# WORKING DATA start

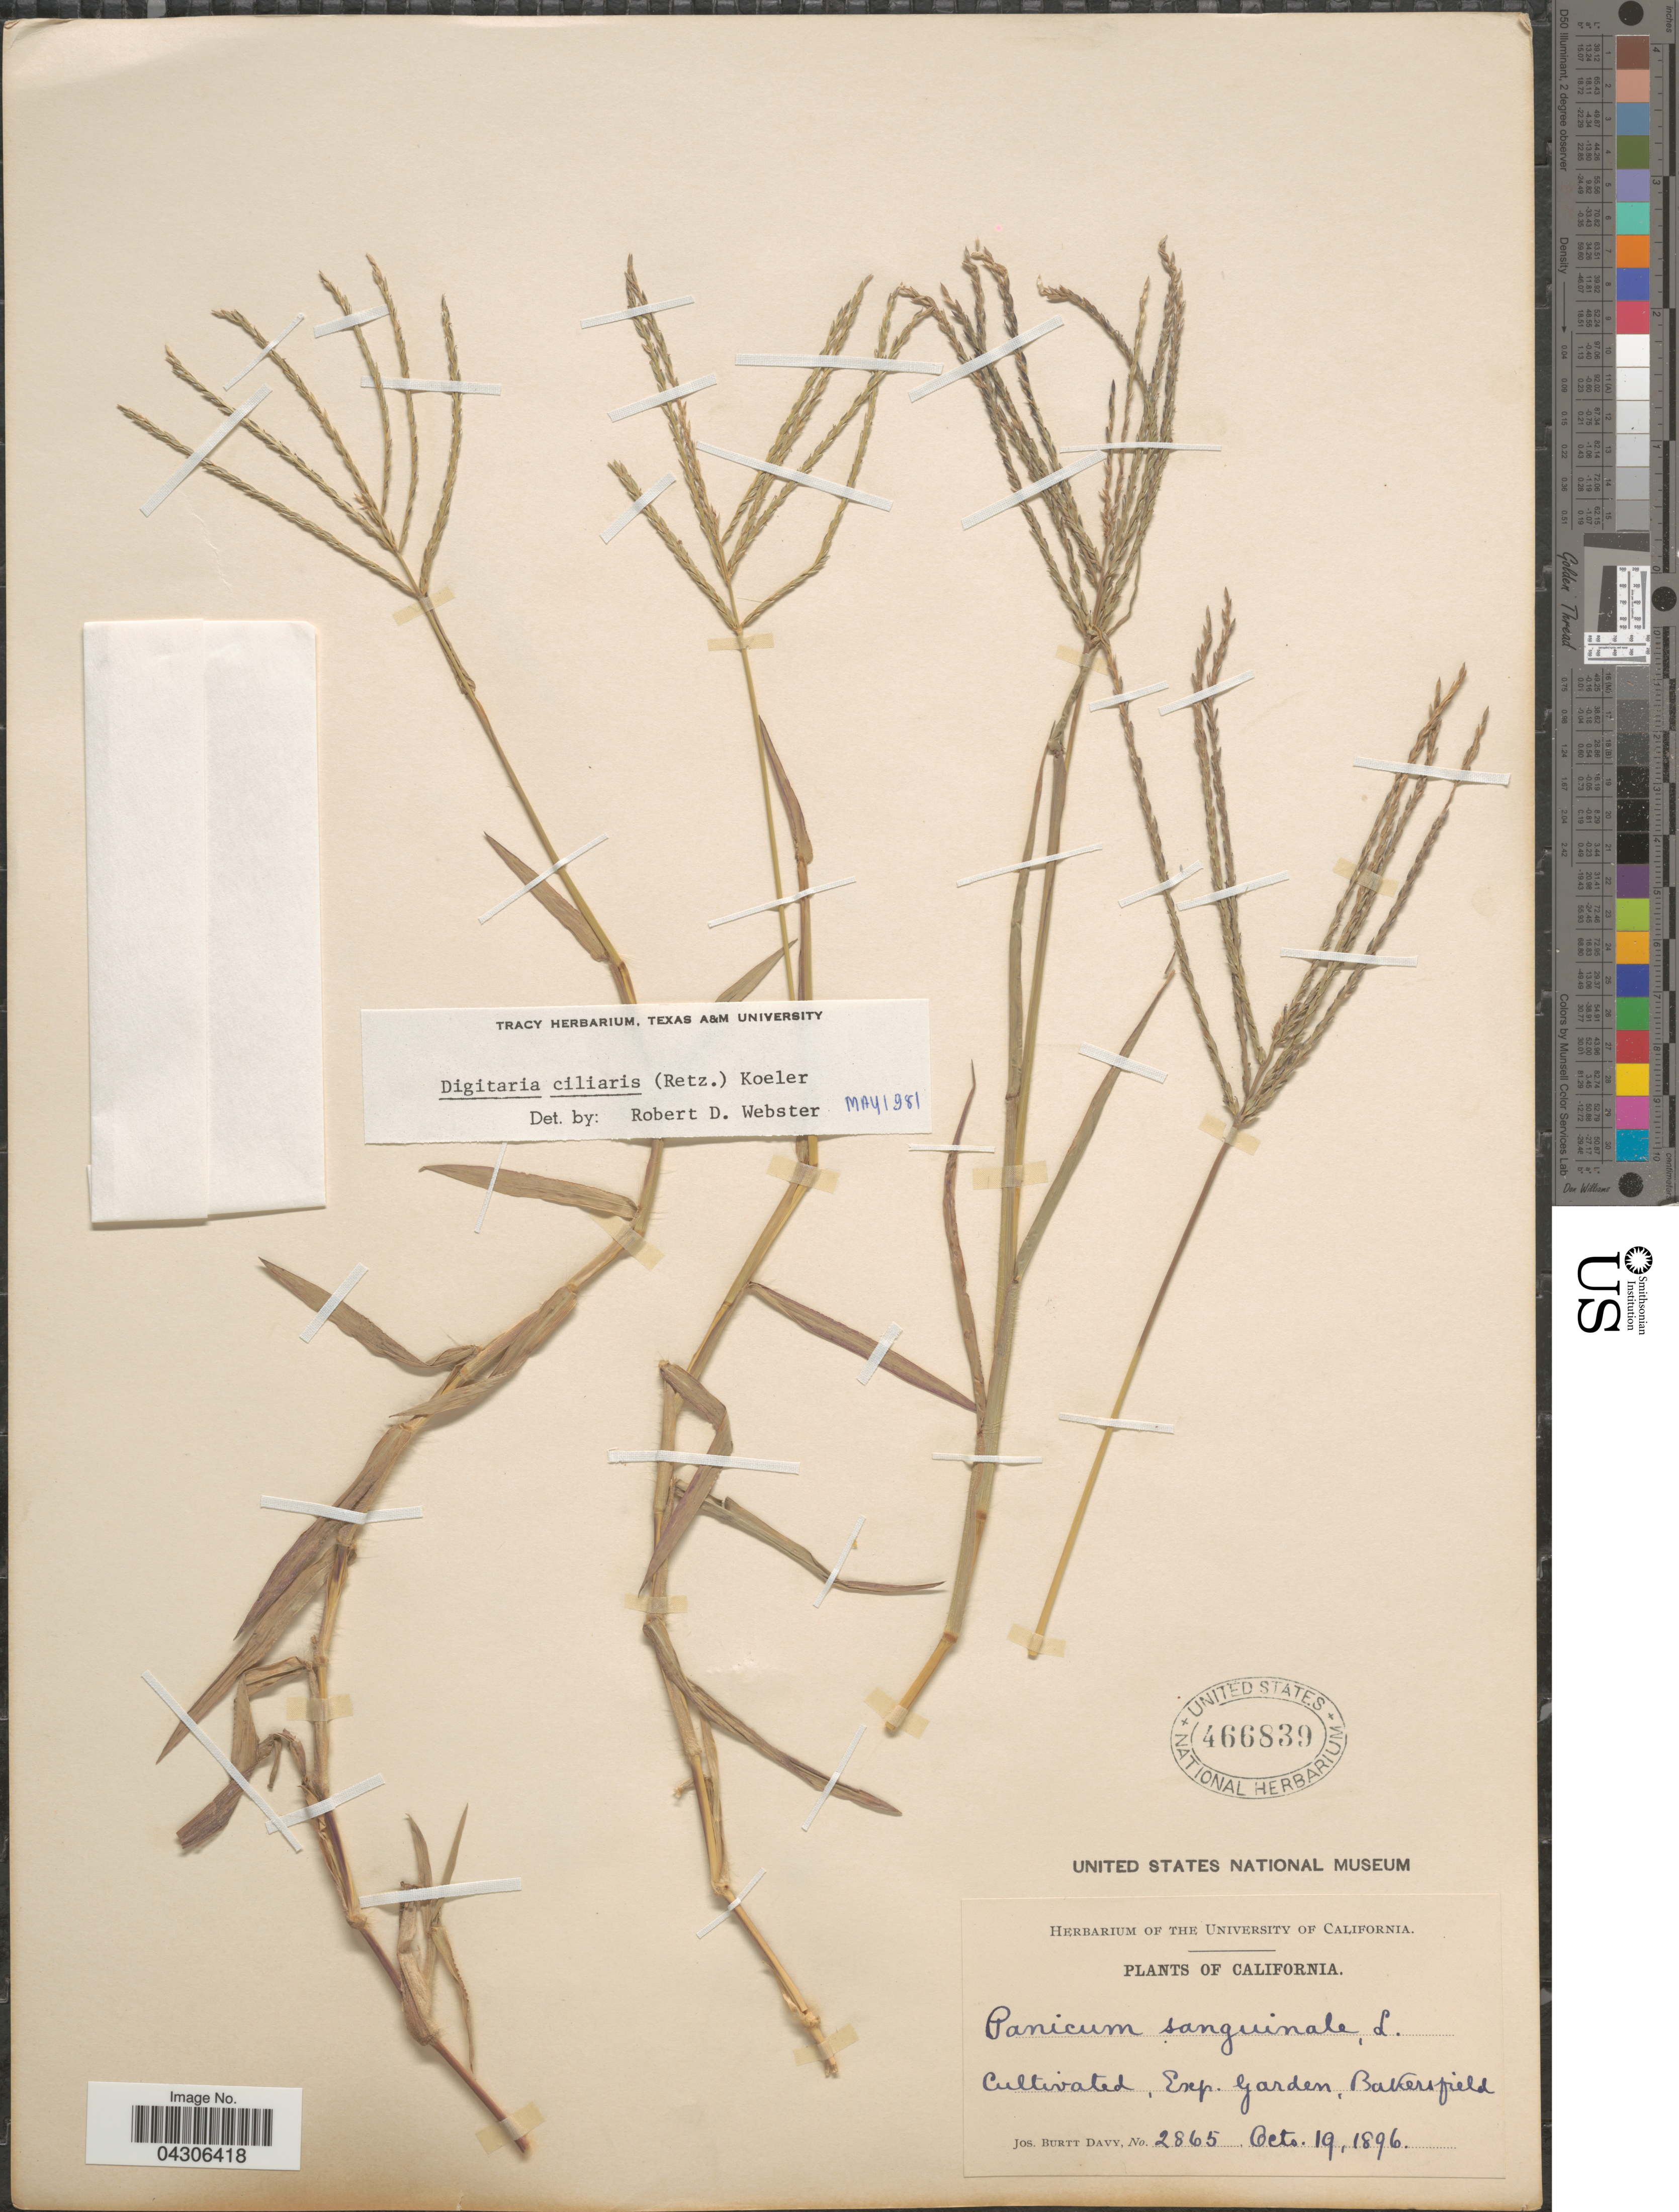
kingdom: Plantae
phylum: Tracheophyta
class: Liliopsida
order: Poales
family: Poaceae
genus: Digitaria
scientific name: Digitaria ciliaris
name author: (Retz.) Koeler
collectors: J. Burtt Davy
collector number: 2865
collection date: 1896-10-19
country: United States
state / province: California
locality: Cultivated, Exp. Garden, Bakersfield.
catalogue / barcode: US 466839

# WORKING DATA end

Pull every line of the rows above into your answer word for word, leaving out the pictures.

__FULL SOLUTION__:
kingdom: Plantae
phylum: Tracheophyta
class: Liliopsida
order: Poales
family: Poaceae
genus: Digitaria
scientific name: Digitaria ciliaris
name author: (Retz.) Koeler
collectors: J. Burtt Davy
collector number: 2865
collection date: 1896-10-19
country: United States
state / province: California
locality: Cultivated, Exp. Garden, Bakersfield.
catalogue / barcode: US 466839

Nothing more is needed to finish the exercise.